I would quickly like to review two other issues raised by AAP: Swaraj and the Jan Lokpal Bill, since I am not too well informed with the ground realities related to the various other issues raised by AAP as part of the policies in its main manifesto, most of which I must admit sound progressive and interesting. Hence, I will not discuss them in this article. Firstly, the Jan Lokpal Bill: the resolve is there as is the need. No one can argue against that. Having been passed in the Lok Sabha and Rajya Sabha, albeit in a different form (‘toothless’ bill opposed by AAP), the Jan Lokpal Bill is a legislative bill the AAP promises to pass in the Vidhan Sabha within 15 days. The only problem they may face with that would be a technical one. The passage of the Jan Lokpal Bill would require as per Transaction of Business Rules, which was amended in 2002 to include an added clause mentioning that the state government will have to take permission from the Central government while introducing any law. This raises multiple possibilities: the Congress may abjectly reject the bill and face derision, given its anti-corruption drive, or it may find a path to accommodate the AAP version and its own version of the Jan Lokpal Bill and yet face contempt in certain quarters of society for this self-defeating move. But for a party, which having been decimated in Delhi, went on to support the party that has tried to humiliate it in a number of occasions and ways, anything is possible.
As for Kejriwal’s Swaraj, the idea has a populist tint alright but can be a constructive step, if implemented properly. The core element of this idea is the Mohalla Sabha. Kejriwal intends to set up 2700 Sabhas in the city. The major concern, as I see it, for this measure relates to the constitution and finances of these Sabhas. Without proper constitution and regulation of these Sabhas, we may have urban Panchayats with prevalence of malpractices. Another concern related to this model is that of it being time-consuming. With this massive drive of decentralization (a welcome move), the key would be regulation.

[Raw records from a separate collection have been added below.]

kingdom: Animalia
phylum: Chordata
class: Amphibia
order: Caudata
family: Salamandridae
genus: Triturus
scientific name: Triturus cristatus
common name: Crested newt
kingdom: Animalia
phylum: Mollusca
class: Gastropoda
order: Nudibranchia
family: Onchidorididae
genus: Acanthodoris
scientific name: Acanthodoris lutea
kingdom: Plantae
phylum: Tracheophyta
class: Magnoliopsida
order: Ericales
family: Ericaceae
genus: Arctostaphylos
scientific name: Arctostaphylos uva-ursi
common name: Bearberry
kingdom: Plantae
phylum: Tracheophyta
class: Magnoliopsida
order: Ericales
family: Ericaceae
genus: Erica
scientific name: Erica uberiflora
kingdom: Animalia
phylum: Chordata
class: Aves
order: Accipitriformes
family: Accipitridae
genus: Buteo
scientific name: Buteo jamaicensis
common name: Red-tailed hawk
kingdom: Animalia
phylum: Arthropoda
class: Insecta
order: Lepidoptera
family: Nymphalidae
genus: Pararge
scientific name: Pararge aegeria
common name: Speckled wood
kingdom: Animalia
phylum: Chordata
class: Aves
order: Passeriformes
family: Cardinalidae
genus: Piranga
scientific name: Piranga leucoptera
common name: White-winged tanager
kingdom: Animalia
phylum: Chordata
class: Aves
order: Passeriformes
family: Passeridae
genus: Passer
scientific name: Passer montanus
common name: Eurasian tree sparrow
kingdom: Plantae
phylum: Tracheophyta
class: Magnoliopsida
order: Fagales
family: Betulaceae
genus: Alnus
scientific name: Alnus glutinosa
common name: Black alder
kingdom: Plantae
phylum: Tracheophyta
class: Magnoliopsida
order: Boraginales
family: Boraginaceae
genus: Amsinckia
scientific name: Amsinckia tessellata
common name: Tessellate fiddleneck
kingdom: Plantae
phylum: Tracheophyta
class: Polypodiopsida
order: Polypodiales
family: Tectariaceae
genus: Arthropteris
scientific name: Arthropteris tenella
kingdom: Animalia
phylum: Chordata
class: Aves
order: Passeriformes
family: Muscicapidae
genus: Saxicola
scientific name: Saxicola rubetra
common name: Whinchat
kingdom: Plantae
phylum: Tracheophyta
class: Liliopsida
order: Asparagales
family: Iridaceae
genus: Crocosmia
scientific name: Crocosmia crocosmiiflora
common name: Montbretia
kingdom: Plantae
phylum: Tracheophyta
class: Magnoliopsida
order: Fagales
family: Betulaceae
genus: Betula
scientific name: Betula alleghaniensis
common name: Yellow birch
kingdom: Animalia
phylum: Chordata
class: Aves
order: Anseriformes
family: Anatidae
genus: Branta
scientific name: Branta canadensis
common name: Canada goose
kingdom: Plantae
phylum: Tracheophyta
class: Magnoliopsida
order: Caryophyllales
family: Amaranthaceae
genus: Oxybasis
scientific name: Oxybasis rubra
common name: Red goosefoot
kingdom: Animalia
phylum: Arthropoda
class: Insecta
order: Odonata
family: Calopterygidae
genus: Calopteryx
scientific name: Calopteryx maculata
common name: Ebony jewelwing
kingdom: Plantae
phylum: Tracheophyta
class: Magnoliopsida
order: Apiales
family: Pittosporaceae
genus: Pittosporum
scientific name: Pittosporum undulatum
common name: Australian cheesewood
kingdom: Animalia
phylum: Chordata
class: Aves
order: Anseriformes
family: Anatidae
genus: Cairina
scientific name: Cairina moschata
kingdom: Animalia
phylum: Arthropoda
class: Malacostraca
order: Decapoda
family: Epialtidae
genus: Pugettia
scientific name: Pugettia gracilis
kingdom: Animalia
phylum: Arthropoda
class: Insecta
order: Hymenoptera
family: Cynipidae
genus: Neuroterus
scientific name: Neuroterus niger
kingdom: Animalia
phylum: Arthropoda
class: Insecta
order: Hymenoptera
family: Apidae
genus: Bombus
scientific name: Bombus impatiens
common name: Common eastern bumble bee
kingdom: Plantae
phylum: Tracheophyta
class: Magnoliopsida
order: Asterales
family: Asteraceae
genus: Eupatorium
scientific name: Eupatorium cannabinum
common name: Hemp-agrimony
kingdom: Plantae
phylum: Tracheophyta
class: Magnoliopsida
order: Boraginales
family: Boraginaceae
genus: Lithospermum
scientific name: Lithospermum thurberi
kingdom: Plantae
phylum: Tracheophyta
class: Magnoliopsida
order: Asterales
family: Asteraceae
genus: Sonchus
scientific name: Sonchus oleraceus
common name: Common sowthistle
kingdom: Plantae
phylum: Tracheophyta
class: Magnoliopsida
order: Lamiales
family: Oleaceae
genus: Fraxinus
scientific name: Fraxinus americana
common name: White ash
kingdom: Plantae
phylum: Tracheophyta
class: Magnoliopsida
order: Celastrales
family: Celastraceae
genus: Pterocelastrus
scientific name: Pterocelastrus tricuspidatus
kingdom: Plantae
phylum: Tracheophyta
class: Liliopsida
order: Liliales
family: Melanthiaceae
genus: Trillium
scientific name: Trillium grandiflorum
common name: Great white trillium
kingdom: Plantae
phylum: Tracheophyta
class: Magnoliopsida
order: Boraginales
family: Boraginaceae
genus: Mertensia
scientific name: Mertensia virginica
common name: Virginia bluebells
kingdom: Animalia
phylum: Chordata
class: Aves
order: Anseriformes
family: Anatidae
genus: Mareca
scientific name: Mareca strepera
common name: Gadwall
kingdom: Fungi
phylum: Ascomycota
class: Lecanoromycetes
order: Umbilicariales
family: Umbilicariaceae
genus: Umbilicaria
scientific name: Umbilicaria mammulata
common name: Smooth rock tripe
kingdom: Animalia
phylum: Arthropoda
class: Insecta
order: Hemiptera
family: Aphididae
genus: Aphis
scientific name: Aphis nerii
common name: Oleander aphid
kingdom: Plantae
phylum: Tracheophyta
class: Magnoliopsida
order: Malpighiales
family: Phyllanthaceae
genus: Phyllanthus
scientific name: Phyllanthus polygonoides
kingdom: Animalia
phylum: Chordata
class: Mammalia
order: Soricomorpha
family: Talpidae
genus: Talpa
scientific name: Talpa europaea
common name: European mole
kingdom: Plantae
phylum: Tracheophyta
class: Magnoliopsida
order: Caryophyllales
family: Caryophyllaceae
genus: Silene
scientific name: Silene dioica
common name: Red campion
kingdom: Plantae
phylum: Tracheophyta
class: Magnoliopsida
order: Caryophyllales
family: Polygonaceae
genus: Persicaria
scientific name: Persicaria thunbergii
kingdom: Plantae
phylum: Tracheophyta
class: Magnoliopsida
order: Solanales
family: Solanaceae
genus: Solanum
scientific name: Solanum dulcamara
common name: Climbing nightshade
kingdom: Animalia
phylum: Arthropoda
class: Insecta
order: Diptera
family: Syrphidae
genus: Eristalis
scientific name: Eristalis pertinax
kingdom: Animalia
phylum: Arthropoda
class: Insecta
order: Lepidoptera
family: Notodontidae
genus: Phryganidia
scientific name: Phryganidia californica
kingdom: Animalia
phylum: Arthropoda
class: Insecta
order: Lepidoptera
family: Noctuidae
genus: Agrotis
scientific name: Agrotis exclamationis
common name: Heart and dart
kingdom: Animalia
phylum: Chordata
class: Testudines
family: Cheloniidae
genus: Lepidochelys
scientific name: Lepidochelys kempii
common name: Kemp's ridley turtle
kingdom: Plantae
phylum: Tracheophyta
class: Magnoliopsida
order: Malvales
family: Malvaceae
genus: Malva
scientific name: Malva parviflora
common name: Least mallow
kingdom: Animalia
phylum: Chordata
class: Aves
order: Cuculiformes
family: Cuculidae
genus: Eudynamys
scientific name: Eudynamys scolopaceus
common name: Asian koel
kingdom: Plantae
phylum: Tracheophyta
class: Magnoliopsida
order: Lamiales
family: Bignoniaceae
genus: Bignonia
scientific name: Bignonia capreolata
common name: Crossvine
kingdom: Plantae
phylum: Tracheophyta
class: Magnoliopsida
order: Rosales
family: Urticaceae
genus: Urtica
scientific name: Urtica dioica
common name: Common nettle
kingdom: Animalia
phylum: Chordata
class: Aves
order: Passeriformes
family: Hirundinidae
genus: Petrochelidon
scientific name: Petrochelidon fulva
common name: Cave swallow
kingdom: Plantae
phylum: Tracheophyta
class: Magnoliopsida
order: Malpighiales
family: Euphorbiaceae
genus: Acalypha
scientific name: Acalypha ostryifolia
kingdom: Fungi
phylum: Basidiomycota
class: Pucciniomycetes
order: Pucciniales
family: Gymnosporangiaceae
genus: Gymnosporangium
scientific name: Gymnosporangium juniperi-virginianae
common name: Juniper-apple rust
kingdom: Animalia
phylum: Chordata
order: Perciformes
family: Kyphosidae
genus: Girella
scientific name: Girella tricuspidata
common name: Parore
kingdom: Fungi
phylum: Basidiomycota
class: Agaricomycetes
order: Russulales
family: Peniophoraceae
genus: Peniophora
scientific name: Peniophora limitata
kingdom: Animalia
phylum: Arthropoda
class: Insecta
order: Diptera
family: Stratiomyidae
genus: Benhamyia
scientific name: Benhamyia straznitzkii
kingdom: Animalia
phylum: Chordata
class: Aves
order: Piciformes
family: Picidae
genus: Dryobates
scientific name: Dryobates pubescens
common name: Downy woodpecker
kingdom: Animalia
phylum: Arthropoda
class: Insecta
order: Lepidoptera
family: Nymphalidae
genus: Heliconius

I am in no way apprehensive or cynical about AAP’s progress. It is a welcome change in the political dynamics of the country. However, I am against the idea of populism over pragmatism in policy-making, a trend that AAP has seemingly followed in a few of its pursuits. I also look forward to the AAP government making good its promises, after having raised expectations so high that it may be easy to provide quick-fire solutions (with the proverbial magic-wand?) that may not be beneficial for the Delhiites in the long run.